#### TASK TO CARRY OUT:
Pictures within the data are to be left out; everything else must be reproduced exactly.

#### GIVEN RECORDS:

++++++++++++++++++++

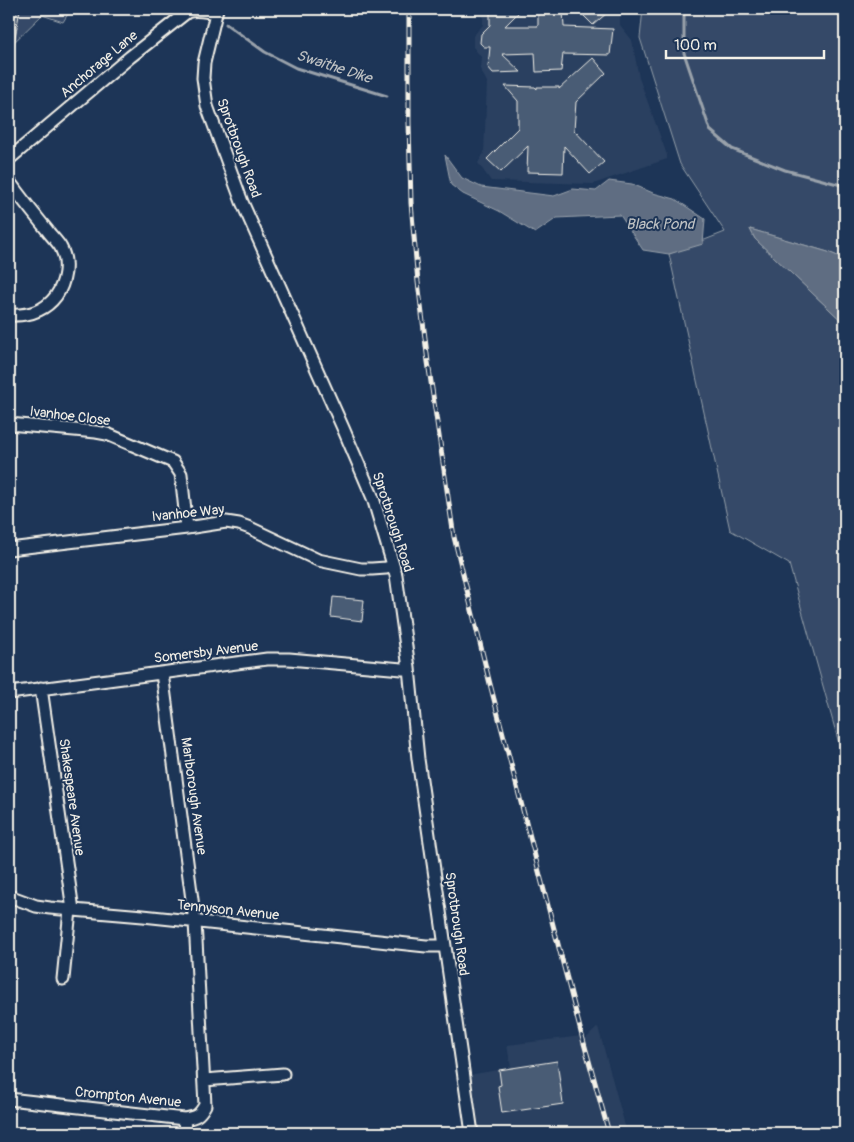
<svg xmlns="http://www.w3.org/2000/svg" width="854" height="1142" viewBox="0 0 854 1142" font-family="Pangolin,sans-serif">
	<rect width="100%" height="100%" fill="#1d3557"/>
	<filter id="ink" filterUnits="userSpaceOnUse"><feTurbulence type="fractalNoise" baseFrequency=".02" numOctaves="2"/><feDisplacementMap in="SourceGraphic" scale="10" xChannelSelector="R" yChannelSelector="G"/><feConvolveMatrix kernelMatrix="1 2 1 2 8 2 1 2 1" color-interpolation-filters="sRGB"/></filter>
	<g filter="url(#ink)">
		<path fill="#2a4060" d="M 486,9 L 620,9 L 620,25 L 632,40 L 639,78 L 667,155 L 667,159 L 593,184 L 491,181 L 478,163 L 484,153 L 487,82 L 480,69 L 481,57 L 473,47 L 473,36 L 483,25 L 483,12 Z
			M 598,1027 L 627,1133 L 478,1133 L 469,1077 L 474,1074 L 511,1068 L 507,1045 L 582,1036 L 583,1041 Z"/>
		<path fill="#354a67" stroke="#949ea8" d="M 9,9 L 71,9 L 63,22 L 42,15 L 9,47 Z
			M 643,9 L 845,9 L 845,259 L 828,252 L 750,229 L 755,239 L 845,324 L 845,765 L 789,564 L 730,530 L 669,254 L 725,232 L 680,164 L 640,38 Z"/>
		<path fill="#5e6d82" stroke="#9aa2ab" d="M 445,155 L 462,178 L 481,187 L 554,196 L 573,189 L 596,191 L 609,181 L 632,184 L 653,193 L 675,199 L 705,219 L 703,244 L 669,254 L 643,250 L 620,215 L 557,218 L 535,233 L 499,211 L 463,194 L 451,185 Z
			M 750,229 L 828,252 L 845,259 L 845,324 L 755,239 Z"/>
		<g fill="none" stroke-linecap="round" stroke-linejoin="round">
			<path stroke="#9aa2ab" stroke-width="3" d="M 684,9 L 684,53 L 710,130 L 732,149 L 785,170 L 845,186
				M 226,24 L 265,52 L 296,68 L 387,96"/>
		</g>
		<path fill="#485b74" stroke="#f4f1e8" d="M 9,9 L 20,9 L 13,49 L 9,48 Z
			M 493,9 L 522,9 L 505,26 L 538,26 L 538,11 L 563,11 L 564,27 L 613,29 L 610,55 L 563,54 L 561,71 L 536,72 L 535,53 L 502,54 L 521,72 L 493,73 L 488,67 L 490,47 L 484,47 L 480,43 L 481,34 L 490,25 L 490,13 Z
			M 577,9 L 603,9 L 607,13 L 593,25 Z
			M 593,58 L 606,73 L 576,102 L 574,130 L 604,162 L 590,174 L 564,146 L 563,173 L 527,172 L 528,146 L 501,172 L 487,159 L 518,128 L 518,101 L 505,86 L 535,87 L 537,89 L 537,87 L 559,87 L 559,89 Z
			M 333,597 L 364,600 L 362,621 L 331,617 Z
			M 557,1061 L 563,1104 L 502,1113 L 498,1086 L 501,1085 L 499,1070 Z"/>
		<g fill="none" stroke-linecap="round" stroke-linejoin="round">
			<g stroke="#f4f1e8" stroke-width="15">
				<path id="minor" d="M 217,9 L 204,63 L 203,78 L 207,106 L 242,202 L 343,428 L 373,498 L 396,575 L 409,668 L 418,759 L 472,1133
					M 9,159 L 130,57 L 187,12 C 197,8 206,12 216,13
					M 9,181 C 21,198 34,214 47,230 C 51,236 58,242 61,248 C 69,263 65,283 56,296 C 44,312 28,316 9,315
					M 9,424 L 96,432 L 107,434 L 173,462 L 181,474 L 187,528
					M 9,549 L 187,528 L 226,522 L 239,524 L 250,528 L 318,560 L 361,569 L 372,569 L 386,568 L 393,566
					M 41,688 L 73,910
					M 9,693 L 267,659 L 289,659 L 402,669 L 409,668
					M 9,896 L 36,906 L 50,908 L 143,916 L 426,946 L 445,946
					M 63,979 L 70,910
					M 204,1080 L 283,1074
					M 9,1099 L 184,1119 C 196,1117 199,1116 205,1105 L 195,922 L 162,673
					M 184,1119 L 185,1133"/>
			</g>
			<use href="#minor" stroke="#1d3557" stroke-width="11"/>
			<g stroke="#f4f1e8" stroke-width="5">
				<path id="rail" d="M 409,9 L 409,122 L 411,203 L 418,282 L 428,362 L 454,537 L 490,684 L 582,1036 L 609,1133"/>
			</g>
			<use href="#rail" stroke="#1d3557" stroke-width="3" stroke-dasharray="9" stroke-linecap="butt"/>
		</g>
	</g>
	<g text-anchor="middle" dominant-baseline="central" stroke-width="4" stroke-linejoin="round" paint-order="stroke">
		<g font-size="14" fill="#f4f1e8" stroke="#1d3557">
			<text transform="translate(99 64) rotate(-40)">Anchorage Lane</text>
			<text transform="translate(239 148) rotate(70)">Sprotbrough Road</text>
			<text transform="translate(70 416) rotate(7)">Ivanhoe Close</text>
			<text transform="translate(188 513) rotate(-6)">Ivanhoe Way</text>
			<text transform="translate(393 522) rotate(72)">Sprotbrough Road</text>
			<text transform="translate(206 652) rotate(-7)">Somersby Avenue</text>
			<text transform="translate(194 796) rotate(82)">Marlborough Avenue</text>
			<text transform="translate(72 797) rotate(82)">Shakespeare Avenue</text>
			<text transform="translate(228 910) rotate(6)">Tennyson Avenue</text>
			<text transform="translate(457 924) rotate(82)">Sprotbrough Road</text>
			<text transform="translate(128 1097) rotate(6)">Crompton Avenue</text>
		</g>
		<g font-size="15" font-style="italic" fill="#c0c3c4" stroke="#1d3557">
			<text transform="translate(334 67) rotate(18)">Swaithe Dike</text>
			<text x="660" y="224">Black Pond</text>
		</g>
	</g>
	<rect width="854" height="1142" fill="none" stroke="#1d3557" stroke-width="30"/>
	<rect x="15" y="15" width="824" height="1112" fill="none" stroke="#f4f1e8" stroke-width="2" filter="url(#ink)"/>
	<path d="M666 50v8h158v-8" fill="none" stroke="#f4f1e8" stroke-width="2.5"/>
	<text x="674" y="50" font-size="15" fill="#f4f1e8" stroke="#1d3557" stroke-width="4" paint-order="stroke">100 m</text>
</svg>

++++++++++++++++++++

#### EXPECTED ANSWER:
<svg xmlns="http://www.w3.org/2000/svg" width="854" height="1142" viewBox="0 0 854 1142" font-family="Pangolin,sans-serif">
	<rect width="100%" height="100%" fill="#1d3557"/>
	<filter id="ink" filterUnits="userSpaceOnUse"><feTurbulence type="fractalNoise" baseFrequency=".02" numOctaves="2"/><feDisplacementMap in="SourceGraphic" scale="10" xChannelSelector="R" yChannelSelector="G"/><feConvolveMatrix kernelMatrix="1 2 1 2 8 2 1 2 1" color-interpolation-filters="sRGB"/></filter>
	<g filter="url(#ink)">
		<path fill="#2a4060" d="M 486,9 L 620,9 L 620,25 L 632,40 L 639,78 L 667,155 L 667,159 L 593,184 L 491,181 L 478,163 L 484,153 L 487,82 L 480,69 L 481,57 L 473,47 L 473,36 L 483,25 L 483,12 Z
			M 598,1027 L 627,1133 L 478,1133 L 469,1077 L 474,1074 L 511,1068 L 507,1045 L 582,1036 L 583,1041 Z"/>
		<path fill="#354a67" stroke="#949ea8" d="M 9,9 L 71,9 L 63,22 L 42,15 L 9,47 Z
			M 643,9 L 845,9 L 845,259 L 828,252 L 750,229 L 755,239 L 845,324 L 845,765 L 789,564 L 730,530 L 669,254 L 725,232 L 680,164 L 640,38 Z"/>
		<path fill="#5e6d82" stroke="#9aa2ab" d="M 445,155 L 462,178 L 481,187 L 554,196 L 573,189 L 596,191 L 609,181 L 632,184 L 653,193 L 675,199 L 705,219 L 703,244 L 669,254 L 643,250 L 620,215 L 557,218 L 535,233 L 499,211 L 463,194 L 451,185 Z
			M 750,229 L 828,252 L 845,259 L 845,324 L 755,239 Z"/>
		<g fill="none" stroke-linecap="round" stroke-linejoin="round">
			<path stroke="#9aa2ab" stroke-width="3" d="M 684,9 L 684,53 L 710,130 L 732,149 L 785,170 L 845,186
				M 226,24 L 265,52 L 296,68 L 387,96"/>
		</g>
		<path fill="#485b74" stroke="#f4f1e8" d="M 9,9 L 20,9 L 13,49 L 9,48 Z
			M 493,9 L 522,9 L 505,26 L 538,26 L 538,11 L 563,11 L 564,27 L 613,29 L 610,55 L 563,54 L 561,71 L 536,72 L 535,53 L 502,54 L 521,72 L 493,73 L 488,67 L 490,47 L 484,47 L 480,43 L 481,34 L 490,25 L 490,13 Z
			M 577,9 L 603,9 L 607,13 L 593,25 Z
			M 593,58 L 606,73 L 576,102 L 574,130 L 604,162 L 590,174 L 564,146 L 563,173 L 527,172 L 528,146 L 501,172 L 487,159 L 518,128 L 518,101 L 505,86 L 535,87 L 537,89 L 537,87 L 559,87 L 559,89 Z
			M 333,597 L 364,600 L 362,621 L 331,617 Z
			M 557,1061 L 563,1104 L 502,1113 L 498,1086 L 501,1085 L 499,1070 Z"/>
		<g fill="none" stroke-linecap="round" stroke-linejoin="round">
			<g stroke="#f4f1e8" stroke-width="15">
				<path id="minor" d="M 217,9 L 204,63 L 203,78 L 207,106 L 242,202 L 343,428 L 373,498 L 396,575 L 409,668 L 418,759 L 472,1133
					M 9,159 L 130,57 L 187,12 C 197,8 206,12 216,13
					M 9,181 C 21,198 34,214 47,230 C 51,236 58,242 61,248 C 69,263 65,283 56,296 C 44,312 28,316 9,315
					M 9,424 L 96,432 L 107,434 L 173,462 L 181,474 L 187,528
					M 9,549 L 187,528 L 226,522 L 239,524 L 250,528 L 318,560 L 361,569 L 372,569 L 386,568 L 393,566
					M 41,688 L 73,910
					M 9,693 L 267,659 L 289,659 L 402,669 L 409,668
					M 9,896 L 36,906 L 50,908 L 143,916 L 426,946 L 445,946
					M 63,979 L 70,910
					M 204,1080 L 283,1074
					M 9,1099 L 184,1119 C 196,1117 199,1116 205,1105 L 195,922 L 162,673
					M 184,1119 L 185,1133"/>
			</g>
			<use href="#minor" stroke="#1d3557" stroke-width="11"/>
			<g stroke="#f4f1e8" stroke-width="5">
				<path id="rail" d="M 409,9 L 409,122 L 411,203 L 418,282 L 428,362 L 454,537 L 490,684 L 582,1036 L 609,1133"/>
			</g>
			<use href="#rail" stroke="#1d3557" stroke-width="3" stroke-dasharray="9" stroke-linecap="butt"/>
		</g>
	</g>
	<g text-anchor="middle" dominant-baseline="central" stroke-width="4" stroke-linejoin="round" paint-order="stroke">
		<g font-size="14" fill="#f4f1e8" stroke="#1d3557">
			<text transform="translate(99 64) rotate(-40)">Anchorage Lane</text>
			<text transform="translate(239 148) rotate(70)">Sprotbrough Road</text>
			<text transform="translate(70 416) rotate(7)">Ivanhoe Close</text>
			<text transform="translate(188 513) rotate(-6)">Ivanhoe Way</text>
			<text transform="translate(393 522) rotate(72)">Sprotbrough Road</text>
			<text transform="translate(206 652) rotate(-7)">Somersby Avenue</text>
			<text transform="translate(194 796) rotate(82)">Marlborough Avenue</text>
			<text transform="translate(72 797) rotate(82)">Shakespeare Avenue</text>
			<text transform="translate(228 910) rotate(6)">Tennyson Avenue</text>
			<text transform="translate(457 924) rotate(82)">Sprotbrough Road</text>
			<text transform="translate(128 1097) rotate(6)">Crompton Avenue</text>
		</g>
		<g font-size="15" font-style="italic" fill="#c0c3c4" stroke="#1d3557">
			<text transform="translate(334 67) rotate(18)">Swaithe Dike</text>
			<text x="660" y="224">Black Pond</text>
		</g>
	</g>
	<rect width="854" height="1142" fill="none" stroke="#1d3557" stroke-width="30"/>
	<rect x="15" y="15" width="824" height="1112" fill="none" stroke="#f4f1e8" stroke-width="2" filter="url(#ink)"/>
	<path d="M666 50v8h158v-8" fill="none" stroke="#f4f1e8" stroke-width="2.5"/>
	<text x="674" y="50" font-size="15" fill="#f4f1e8" stroke="#1d3557" stroke-width="4" paint-order="stroke">100 m</text>
</svg>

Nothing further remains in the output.